**PROBLEM**
Return the records exactly as they appear below, omitting the pictures.

**DATA TO EXAMINE**
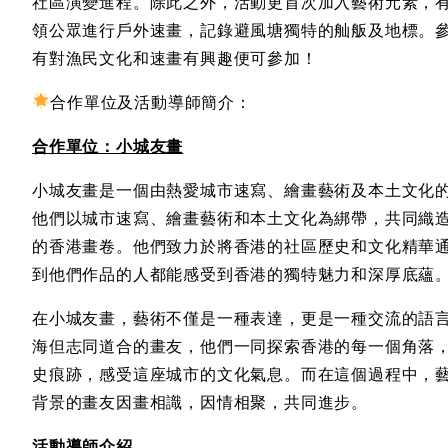
社區演變進程。除此之外，活動更首次加入藝術元素，
領公眾進行戶外速畫，記錄避風塘獨特的舢舨及地標。
有對漁民文化和速畫有興趣便可參加！
合作單位及活動導師簡介：
合作單位：小城友畫
小城友畫是一個由熱愛城市速寫、繪畫藝術及本土文化
他們以城市速寫、繪畫藝術和本土文化為綁帶，共同織
的香港畫卷。他們致力於將香港的社區歷史和文化精華
到他們作品的人都能感受到香港的獨特魅力和深厚底蘊
在小城友畫，藝術不僅是一種表達，更是一種交流的語
海但志同道合的畫友，他們一同探索香港的每一個角落
史痕跡，感受這座城市的文化氣息。而在這個過程中，
背景的畫友因畫相識，因情相聚，共同進步。
活動導師介紹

**REPLY TO THE TASK**
社區演變進程。除此之外，活動更首次加入藝術元素，
領公眾進行戶外速畫，記錄避風塘獨特的舢舨及地標。
有對漁民文化和速畫有興趣便可參加！
合作單位及活動導師簡介：
合作單位：小城友畫
小城友畫是一個由熱愛城市速寫、繪畫藝術及本土文化
他們以城市速寫、繪畫藝術和本土文化為綁帶，共同織
的香港畫卷。他們致力於將香港的社區歷史和文化精華
到他們作品的人都能感受到香港的獨特魅力和深厚底蘊
在小城友畫，藝術不僅是一種表達，更是一種交流的語
海但志同道合的畫友，他們一同探索香港的每一個角落
史痕跡，感受這座城市的文化氣息。而在這個過程中，
背景的畫友因畫相識，因情相聚，共同進步。
活動導師介紹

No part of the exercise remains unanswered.